Metric to watch: CPU usage

CPU usage can be a key indicator for general performance of your vSphere environment and it’s important to monitor it at different levels. At the host level, cpu.usage.avg metric lets administrators track what percent of an ESXi host’s available physical CPU is being used by the VMs running on it. If VMs begin to use a large portion of a host’s CPU (e.g., above 90 percent), they may start to experience increased CPU readiness and subsequent latency issues as VMs start to contend for resources.

You should also monitor CPU usage at the VM level. Depending on the type of workload your VMs are running, it might be common for the VMs on certain hosts to utilize CPU near capacity (e.g., for scheduled heavy workloads), so it is important to monitor this metric to establish a baseline and then to look out for anomalous behavior.

Monitoring CPU usage both of your hosts and the individual VMs can help identify issues like underutilized hosts or poorly placed VMs. For example, if you see that your VMs are consistently using high CPU, you will need to either scale up your ESXi hosts, adjust the CPU allocation settings of your VMs, or, if VMs are running on a standalone host, add the host to a cluster for access to more CPU.

Metric to watch: CPU total capacity

Virtual machines running on the same host or cluster all share pCPU, so overall capacity can be a common resource bottleneck and is often a good place to investigate performance problems. In vSphere, total capacity describes the total amount of pCPU, measured in megahertz, that’s available to be scheduled to VMs. This depends on the physical capacity of your ESXi hosts (that is, the number of processors and cores) and their specifications (for example, whether they support hyperthreading).

You can view this metric either at a per-host or, for a broader view of available CPU resources, a per-cluster level. If you’ve been notified of high CPU readiness, it may mean that there’s a lack of total available capacity on your host and, as consequence, VMs have been forced to wait longer for CPU access. You can remedy this by, for example, adding your ESXi host to a cluster with greater CPU capacity.

Memory metrics

As with CPU, memory can often be a leading resource constraint in virtual environments where many VMs must share a limited underlying capacity. In vSphere, there are three layers of memory to be aware of: host physical memory (the memory available to ESXi hypervisors from underlying hosts), guest physical memory (the memory available to operating systems running on VMs), and guest virtual memory (the memory available at the application level of a VM).
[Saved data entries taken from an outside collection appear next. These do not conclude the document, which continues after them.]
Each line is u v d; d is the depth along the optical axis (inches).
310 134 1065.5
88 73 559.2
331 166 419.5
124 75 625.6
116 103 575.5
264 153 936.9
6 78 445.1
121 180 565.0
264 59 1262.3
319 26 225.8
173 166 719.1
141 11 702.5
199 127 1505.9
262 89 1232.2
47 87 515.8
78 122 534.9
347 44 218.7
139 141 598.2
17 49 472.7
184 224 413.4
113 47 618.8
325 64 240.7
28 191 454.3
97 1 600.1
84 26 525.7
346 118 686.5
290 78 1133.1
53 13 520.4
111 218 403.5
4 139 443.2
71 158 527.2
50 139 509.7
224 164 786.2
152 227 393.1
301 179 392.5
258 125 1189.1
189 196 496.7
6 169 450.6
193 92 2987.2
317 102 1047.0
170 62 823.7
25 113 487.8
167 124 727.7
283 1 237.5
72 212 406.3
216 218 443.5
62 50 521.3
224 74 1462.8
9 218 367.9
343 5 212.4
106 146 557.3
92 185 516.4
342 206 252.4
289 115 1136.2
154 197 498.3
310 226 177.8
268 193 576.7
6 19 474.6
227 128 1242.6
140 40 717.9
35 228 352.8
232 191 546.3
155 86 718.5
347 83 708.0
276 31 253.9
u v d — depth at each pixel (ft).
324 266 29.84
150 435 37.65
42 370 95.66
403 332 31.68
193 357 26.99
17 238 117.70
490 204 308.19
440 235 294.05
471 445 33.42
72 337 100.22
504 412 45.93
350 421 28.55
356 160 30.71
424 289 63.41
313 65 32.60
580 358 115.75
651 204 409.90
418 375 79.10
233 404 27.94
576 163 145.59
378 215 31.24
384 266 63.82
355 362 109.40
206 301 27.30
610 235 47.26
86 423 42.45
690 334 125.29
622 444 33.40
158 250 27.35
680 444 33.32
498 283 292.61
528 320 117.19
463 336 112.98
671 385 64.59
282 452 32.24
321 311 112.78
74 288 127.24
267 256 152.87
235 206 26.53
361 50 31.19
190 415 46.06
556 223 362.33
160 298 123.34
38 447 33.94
Each VM has a configured amount of its host physical memory that the guest operating system may access. This configured size is different, however, from how much memory the host may actually allocate to it, which depends on the VM’s need as well as any configured shares, limits, or reservations. For example, though a VM may have a configured size of 2 GB, the ESXi host might only need to allocate 1 GB to it based on its actual workload (i.e., any running applications or processes). Note that, if no memory limit has been set on a VM, its configured size will act as its default limit.

When a virtual machine starts, the ESXi hypervisor of its underlying host creates a set of memory addresses matching the memory addresses presented to the guest operating system running on the virtual machine. When an application running on a VM attempts to read from or write to a memory page, the VM’s guest OS translates between guest virtual memory and guest physical memory as if it were a non-virtualized system. The guest OS, however, does not have access to and so cannot allocate host physical memory. Instead, the host’s ESXi hypervisor intercepts memory requests and maps them to memory from the underlying physical host. ESXi also maintains a mapping (called shadow page tables) of each memory translation: guest virtual to guest physical, and guest physical to host physical. This ensures consistency across all layers of memory.

This approach to memory virtualization means that each VM only sees its own memory usage while the ESXi host can allocate and manage memory across all running VMs. However, the ESXi host cannot determine when a VM frees up, or deallocates guest physical memory. Nor does a VM know when the ESXi host needs to allocate memory to other VMs. If guest physical memory across all running VMs (plus any necessary overhead memory usage) is equal to the host’s physical memory, this is not a problem. But, in cases where memory is overcommitted (i.e., aggregate guest physical memory is greater than the host physical memory), ESXi hosts will resort to memory reclamation techniques such as swapping and ballooning in order to reclaim free memory from VMs and allocate it to other VMs. Resource overcommitment and memory reclamation strategies help optimize memory usage, but it’s important to monitor metrics that track ballooning and swapping because excessive use of either can result in degraded VM performance. We’ll cover these processes in more detail in the relevant metrics sections below.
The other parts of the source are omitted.